Jeferson Delgado: A imagem da periferia não pode ser banalizada

Gigante da fotografia e referencia na cultura de quebrada, Jeferson fala como sua profissão não é inclusiva

Uma viela, crianças sentadas nas escadas, sem camisa, sem chinelo. Marcas de tiros nas paredes e esgoto a céu aberto. Essa é uma estética muito comum ao retratar uma favela em uma foto. Sujeira, poluição visual e sentimentos à flor da pele.

Jeferson Delgado comemorando o lançamento do disco Jovem OG, do rapper Febem, que ele fotografou (Foto: Tassio Yuri)

Como fazer diferente? Jeferson Delgado, 22, vai na contramão de tudo isso. Jornalista, diretor e, principalmente, fotógrafo de quebrada, hoje ele é uma das referências na imagem do rap nacional e conta com um arquivo de registros da cena nos últimos anos. 

O caminho entre a faculdade de jornalismo, vender bebida no isopor para pagar as contas, até ser o fotógrafo oficial da turnê do Racionais MCs não foi fácil. Mesmo muito jovem, Jef precisou se fragmentar em vários personagens para conseguir viver da imagem.

Mano Brown registrado por Jeferson Delgado

A fotografia não é acessível nem inclusiva. O celular é uma opção para iniciar e aprender a profissão, mas não faz alguém se tornar um profissional da área usando apenas ele. Mesmo equipamentos de baixo custo ou usados ainda estão longe de terem valores alcançáveis para alguém que vive com um salário mínimo.

Isso faz com que sempre os mesmos profissionais sejam contratados. Sobre isso, Jef comenta: “Quem se sobressai dentro dessa área ou quem consegue dar um upgrade nos equipamentos constantemente? Quais são os fotógrafos que se destacam no Brasil hoje? Quando a gente responde essas perguntas fica claro que a fotografia não é acessível”.

Miguel Rio Branco é um destes gigantes da fotografia nacionais. Em entrevista para a Folha de S.Paulo, ele comentou como tem visto a fotografia nos últimos anos: “A fotografia virou algo banal. Documentar um mundo que já é continuamente documentado não me interessa mais”, ele comenta.

Banal para quem?
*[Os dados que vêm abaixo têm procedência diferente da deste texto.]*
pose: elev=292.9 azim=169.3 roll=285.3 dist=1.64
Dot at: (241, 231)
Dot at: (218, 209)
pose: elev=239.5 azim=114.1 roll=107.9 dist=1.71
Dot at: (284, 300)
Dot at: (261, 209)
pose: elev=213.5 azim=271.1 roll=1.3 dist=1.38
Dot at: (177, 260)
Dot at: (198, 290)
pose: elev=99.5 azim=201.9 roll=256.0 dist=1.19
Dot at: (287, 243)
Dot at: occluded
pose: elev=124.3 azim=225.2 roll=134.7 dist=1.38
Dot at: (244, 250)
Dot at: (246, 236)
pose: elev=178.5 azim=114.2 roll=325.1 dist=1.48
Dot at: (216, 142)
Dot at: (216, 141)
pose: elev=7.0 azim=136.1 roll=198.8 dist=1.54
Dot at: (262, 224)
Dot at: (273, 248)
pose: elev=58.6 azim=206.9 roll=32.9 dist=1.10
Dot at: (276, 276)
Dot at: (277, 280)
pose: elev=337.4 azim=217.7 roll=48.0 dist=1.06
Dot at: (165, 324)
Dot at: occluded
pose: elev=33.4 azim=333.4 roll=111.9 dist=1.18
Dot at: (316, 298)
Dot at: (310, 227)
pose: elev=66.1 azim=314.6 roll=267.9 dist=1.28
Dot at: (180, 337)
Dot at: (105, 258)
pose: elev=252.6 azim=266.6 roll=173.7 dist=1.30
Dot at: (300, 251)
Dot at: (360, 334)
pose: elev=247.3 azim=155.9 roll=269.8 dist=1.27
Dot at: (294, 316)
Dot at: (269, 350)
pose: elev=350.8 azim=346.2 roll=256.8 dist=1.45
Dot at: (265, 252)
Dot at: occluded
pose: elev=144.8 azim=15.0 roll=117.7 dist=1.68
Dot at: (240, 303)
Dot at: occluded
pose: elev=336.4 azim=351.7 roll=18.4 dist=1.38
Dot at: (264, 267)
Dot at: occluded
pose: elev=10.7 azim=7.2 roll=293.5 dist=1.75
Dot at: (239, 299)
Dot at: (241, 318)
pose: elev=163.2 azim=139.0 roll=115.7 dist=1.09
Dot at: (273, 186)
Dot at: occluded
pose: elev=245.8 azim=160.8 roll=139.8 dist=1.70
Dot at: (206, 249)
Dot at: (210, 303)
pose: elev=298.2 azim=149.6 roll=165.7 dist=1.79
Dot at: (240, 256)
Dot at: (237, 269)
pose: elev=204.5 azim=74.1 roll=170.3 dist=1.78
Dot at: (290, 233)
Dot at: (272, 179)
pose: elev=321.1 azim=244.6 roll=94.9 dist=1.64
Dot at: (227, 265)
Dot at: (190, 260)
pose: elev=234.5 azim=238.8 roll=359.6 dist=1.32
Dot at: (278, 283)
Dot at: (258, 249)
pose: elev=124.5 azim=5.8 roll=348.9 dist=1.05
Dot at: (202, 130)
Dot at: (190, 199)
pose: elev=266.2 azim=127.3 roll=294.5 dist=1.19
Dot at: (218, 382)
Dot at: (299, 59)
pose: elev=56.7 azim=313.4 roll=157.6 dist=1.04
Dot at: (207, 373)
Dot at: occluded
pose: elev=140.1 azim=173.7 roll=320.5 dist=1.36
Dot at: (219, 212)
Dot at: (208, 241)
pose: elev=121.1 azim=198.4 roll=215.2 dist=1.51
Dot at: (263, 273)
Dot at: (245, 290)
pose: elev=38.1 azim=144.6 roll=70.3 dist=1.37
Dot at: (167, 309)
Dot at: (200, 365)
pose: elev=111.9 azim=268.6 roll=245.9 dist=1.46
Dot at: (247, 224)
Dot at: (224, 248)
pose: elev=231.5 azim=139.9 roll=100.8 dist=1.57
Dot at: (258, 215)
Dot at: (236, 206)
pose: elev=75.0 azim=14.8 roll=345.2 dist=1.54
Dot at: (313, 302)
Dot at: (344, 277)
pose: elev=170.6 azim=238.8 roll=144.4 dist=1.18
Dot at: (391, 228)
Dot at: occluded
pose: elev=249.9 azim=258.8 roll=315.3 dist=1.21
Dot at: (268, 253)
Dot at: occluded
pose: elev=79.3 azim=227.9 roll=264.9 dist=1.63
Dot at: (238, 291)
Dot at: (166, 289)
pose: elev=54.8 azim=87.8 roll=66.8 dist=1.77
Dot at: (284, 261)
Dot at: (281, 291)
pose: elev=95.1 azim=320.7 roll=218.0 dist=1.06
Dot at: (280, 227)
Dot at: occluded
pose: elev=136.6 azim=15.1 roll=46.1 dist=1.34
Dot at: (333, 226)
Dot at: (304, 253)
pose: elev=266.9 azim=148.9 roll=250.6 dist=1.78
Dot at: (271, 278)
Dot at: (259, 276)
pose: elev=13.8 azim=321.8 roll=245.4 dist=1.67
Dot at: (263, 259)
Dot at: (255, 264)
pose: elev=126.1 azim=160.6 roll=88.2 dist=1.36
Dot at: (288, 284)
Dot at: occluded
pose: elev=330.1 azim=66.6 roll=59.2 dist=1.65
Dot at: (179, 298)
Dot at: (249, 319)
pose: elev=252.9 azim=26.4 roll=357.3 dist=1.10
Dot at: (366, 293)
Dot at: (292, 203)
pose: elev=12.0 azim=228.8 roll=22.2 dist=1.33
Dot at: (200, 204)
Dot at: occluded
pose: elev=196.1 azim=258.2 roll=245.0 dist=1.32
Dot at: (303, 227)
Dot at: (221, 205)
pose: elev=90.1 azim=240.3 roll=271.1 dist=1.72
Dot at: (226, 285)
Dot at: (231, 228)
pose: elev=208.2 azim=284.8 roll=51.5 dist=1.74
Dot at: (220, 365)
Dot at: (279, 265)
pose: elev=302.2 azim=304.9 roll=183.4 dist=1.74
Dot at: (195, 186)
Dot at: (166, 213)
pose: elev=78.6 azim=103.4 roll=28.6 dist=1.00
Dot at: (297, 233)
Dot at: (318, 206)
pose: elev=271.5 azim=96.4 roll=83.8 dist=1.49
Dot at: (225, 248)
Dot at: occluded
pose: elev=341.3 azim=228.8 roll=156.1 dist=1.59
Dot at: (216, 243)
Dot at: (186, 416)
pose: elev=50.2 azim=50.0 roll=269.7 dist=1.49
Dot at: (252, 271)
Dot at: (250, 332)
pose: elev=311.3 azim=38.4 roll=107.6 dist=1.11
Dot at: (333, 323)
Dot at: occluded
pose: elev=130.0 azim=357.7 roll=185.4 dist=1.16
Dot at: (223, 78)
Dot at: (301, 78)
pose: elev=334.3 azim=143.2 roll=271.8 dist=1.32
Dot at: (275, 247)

Frases como essa tendem a colocar a arte em um patamar ocupado apenas por quem já está nele, como se o que vier depois não faz mais sentido.

Falando sobre a distância entre termos oportunidades e aceitar nossa realidade, Jef comenta: “Quando o Mano Brown diz: ‘Como fazer duas vezes melhor, se você tá pelo menos cem vezes atrasado pela escravidão?’ Eu vejo os caras brancos que não precisam de oportunidade fazendo os trampos que qualquer um de nós poderia fazer. Nós nascemos no olho do furacão. Quantos rolês eu não deixei de fazer, quantas pizzas eu não deixei de comer para economizar e poder comprar minha câmera? Isso chega a ser desleal”, ele comenta. Fazer muito com pouco está no nosso sangue. 

Prova disso, é que no outro lado da moeda, Delgado tem colocado seu olhar crítico em capas de discos como dos rappers Djonga e Febem, e fotografado shows históricos como do Emicida no Theatro Municipal, evento que virou documentário. “Quando me chamaram para fotografar esse show, eu vi que o meu trampo estava indo longe”, lembra Jef.

Jeferson Delgado fotografou o show do Emicida no lançamento do álbum AmarElo, evento que virou documentário na Netflix

Ninguém cresce sozinho na quebrada. O baile, por exemplo, só acontece por causa do MC que nasceu na periferia e canta sobre ela, o carro de som vem junto e traz o cara da bebida com ele, o food truck, a tia da bala e do cigarro, tudo o que nasce na quebrada se torna uma corrente para todos ganharem.

Na fotografia, não é diferente, Jef observa: “Meu assistente é excepcional. Ele trabalhava numa pizzaria. Eu falei pra ele: ‘mano, eu não consigo te pagar muito, mas quero que você trabalhe comigo. Vamos juntos?’ Falei que ele ia sair da pizzaria trampando com foto. Hoje ele recebe mensal, saca? Ele já tá ganhando o que ganhava na pizzaria. Isso é muito doido, uma pessoa preta e dando trabalho para outra pessoa preta da quebrada”, conclui.

“Os que têm a sensibilidade e a frieza na hora de olhar o mundo, serão os responsáveis pelos outros olhares”, essa frase da música “Movimento”, do rapper BK, traduz o que são fotógrafos como Jef Delgado para nós. A sensibilidade do seu olhar para a periferia representa os outros olhares. “Para que a nossa poesia não seja mais escrita com sangue”.